Selain itu, saya juga sangat ingin agar kami bisa sama-sama sehidup sesurga, di dunia dan di akhirat yang abadi nanti. Aamiin.
Ketujuh, jangan menumpuk bom waktu emosi
Pernahkah kamu mendengar cerita rumah tangga yang seolah-olah tidak ada apa-apa, lalu berpisah setelah menikah puluhan tahun? Ya, bisa jadi salah seorang di antaranya (utamanya, perempuan) memilih diam dan memendam emosinya lantaran ingin menghindari konflik atau alasan lainnya.
Lambat laun, emosi tersebut menjadi bom waktu yang membinasakan pernikahan. Perasaan cinta perlahan memudar dan hilang, yang tersisa hanyalah amarah dan kebencian.

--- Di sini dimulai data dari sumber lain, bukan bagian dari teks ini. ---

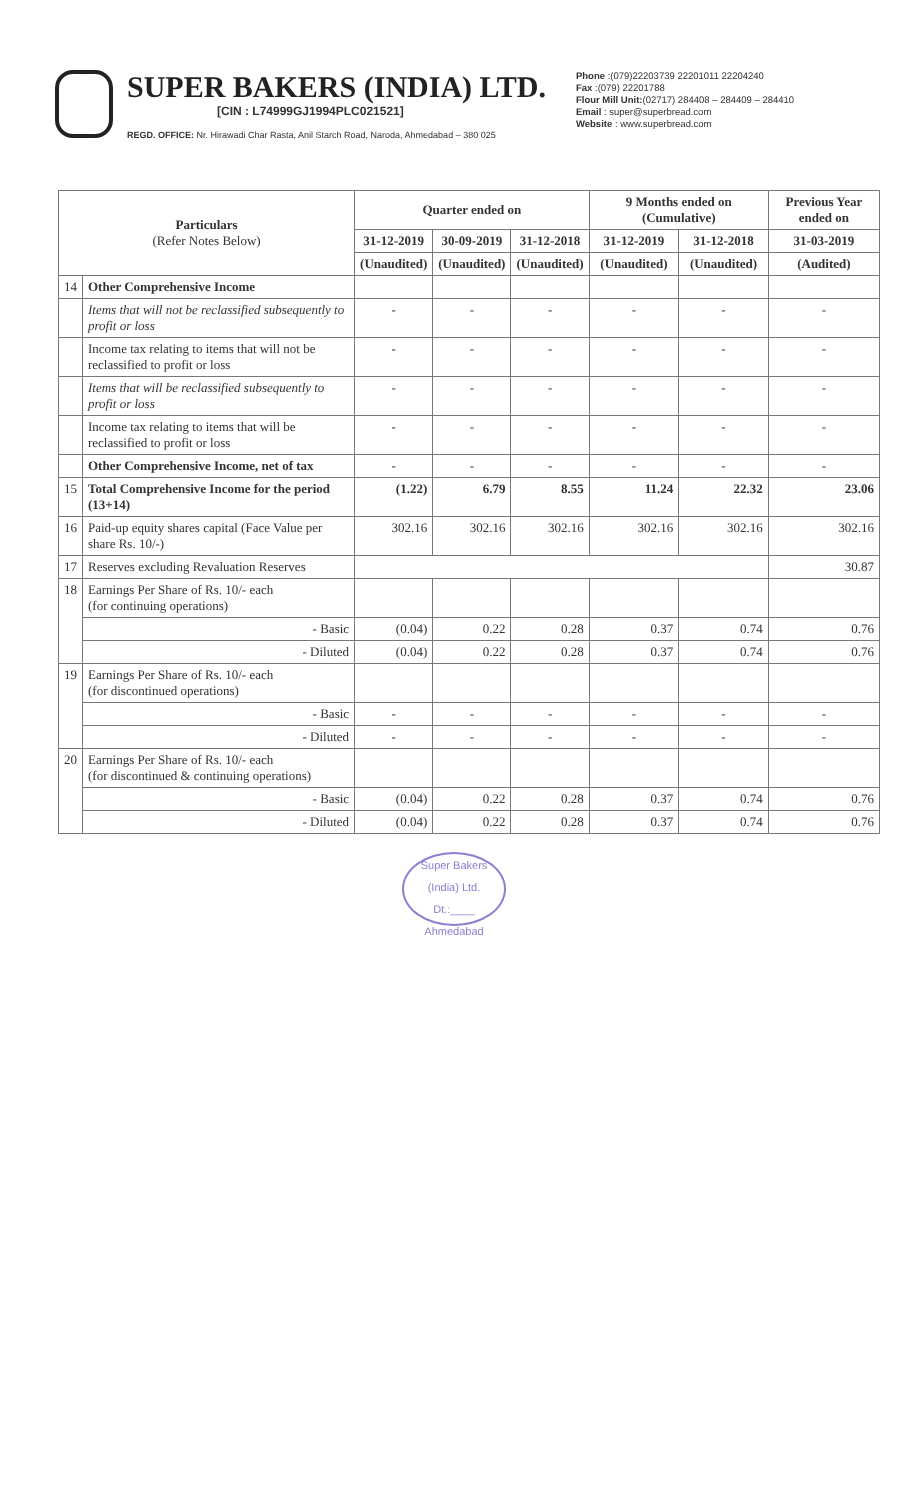SUPER BAKERS (INDIA) LTD.
[CIN : L74999GJ1994PLC021521]
REGD. OFFICE: Nr. Hirawadi Char Rasta, Anil Starch Road, Naroda, Ahmedabad – 380 025
Phone :(079)22203739 22201011 22204240
Fax :(079) 22201788
Flour Mill Unit:(02717) 284408 – 284409 – 284410
Email : super@superbread.com
Website : www.superbread.com
| Particulars (Refer Notes Below) | | Quarter ended on | | | 9 Months ended on (Cumulative) | | Previous Year ended on |
| --- | --- | --- | --- | --- | --- | --- | --- |
| | | 31-12-2019 | 30-09-2019 | 31-12-2018 | 31-12-2019 | 31-12-2018 | 31-03-2019 |
| | | (Unaudited) | (Unaudited) | (Unaudited) | (Unaudited) | (Unaudited) | (Audited) |
| 14 | Other Comprehensive Income | | | | | | |
| | Items that will not be reclassified subsequently to profit or loss | - | - | - | - | - | - |
| | Income tax relating to items that will not be reclassified to profit or loss | - | - | - | - | - | - |
| | Items that will be reclassified subsequently to profit or loss | - | - | - | - | - | - |
| | Income tax relating to items that will be reclassified to profit or loss | - | - | - | - | - | - |
| | Other Comprehensive Income, net of tax | - | - | - | - | - | - |
| 15 | Total Comprehensive Income for the period (13+14) | (1.22) | 6.79 | 8.55 | 11.24 | 22.32 | 23.06 |
| 16 | Paid-up equity shares capital (Face Value per share Rs. 10/-) | 302.16 | 302.16 | 302.16 | 302.16 | 302.16 | 302.16 |
| 17 | Reserves excluding Revaluation Reserves | | | | | | 30.87 |
| 18 | Earnings Per Share of Rs. 10/- each (for continuing operations) | | | | | | |
| | - Basic | (0.04) | 0.22 | 0.28 | 0.37 | 0.74 | 0.76 |
| | - Diluted | (0.04) | 0.22 | 0.28 | 0.37 | 0.74 | 0.76 |
| 19 | Earnings Per Share of Rs. 10/- each (for discontinued operations) | | | | | | |
| | - Basic | - | - | - | - | - | - |
| | - Diluted | - | - | - | - | - | - |
| 20 | Earnings Per Share of Rs. 10/- each (for discontinued & continuing operations) | | | | | | |
| | - Basic | (0.04) | 0.22 | 0.28 | 0.37 | 0.74 | 0.76 |
| | - Diluted | (0.04) | 0.22 | 0.28 | 0.37 | 0.74 | 0.76 |
Super Bakers (India) Ltd.
Dt.:____
Ahmedabad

Oleh karena itu, jangan menumpuk emosi. Saya dan suami berusaha kekesalan hari itu agar selesai di hari itu, jangan sampai kami tidur dalam keadaan marah kepada pasangan.
Last but not least, di atas segala upaya, Allah lah sang penggenggam hati. Mintalah kepada-Nya agar Dia selalu menjaga perasaan di antara dua insan yang telah terikat pernikahan.
Menikahi orang yang kita cintai adalah sebuah keberuntungan, tetapi mencintai orang yang kita nikahi adalah sebuah keharusan.
Selamat menumbuhkan cinta.
**
Intip alasan saya Menikah Tanpa Cinta.
10 Comments. Leave new
“Menikahi orang yang kita cintai adalah sebuah keberuntungan, tetapi mencintai orang yang kita nikahi adalah sebuah keharusan.”
Lalu di dunia nyata manusia tidak selalu bisa memilih untuk menikahi seseorang yang dicintai, tapi harus bisa mencintai seseorang yang dinikahi ya kakak? #dalem
Betul kak. Menurut saya seperti itu, misalnya kedua orang saling mencintai, tetapi terhalang restu orang tua karena berbagai alasan. Artinya, memang tidak berjodoh.
Kalau sudah menikah ya harus mencintai pasangan hehe…
Menikah, mencintai pasangan, dan bertahan.
Betul sekali, bund. Insya Allah
Alhamdulillah, 22 tahun yang lalu menjalani proses menikah seperti ini.
Selalu bersyukur semua Allah mudahkan.
Jadi buat yang masih single, jangan khawatir ya…☺️
Keluarga bilang, usiaku sudah cukup untuk menikah. Tapi, sejujurnya aku belum siap. Bahkan, memiliki kekasih saja belum. Membayangkan hidup selamanya dengan seseorang membuatku kadang … takut. Lalu, setelah membaca tulisan Kakak … entahlah. Beberapa hal langsung muncul di kepalaku.
MasyaAllah, barakallah..
“nikahilah seseorang yang keluarganya bisa menerimamu” >> Noted
Menikah ditambah dengan niat beribadah, menggenapkan agama agar bisa beribadah bersama, sehingga menikah menjadi ibadah terindah
Mbak, ini relate bgt sama kehidupanku. Kebetulan aku dan suami jg dulu menikah melalui proses ta’aruf dan tdk pacaran sama sekali. Alhamdulillah hati kami dicondongkan satu sama lain sm Allah, pdhl baru 4 bln kenal.
Semoga bs menjadi inspirasi bwt yg lain ya mbak. Barakallahu fiik.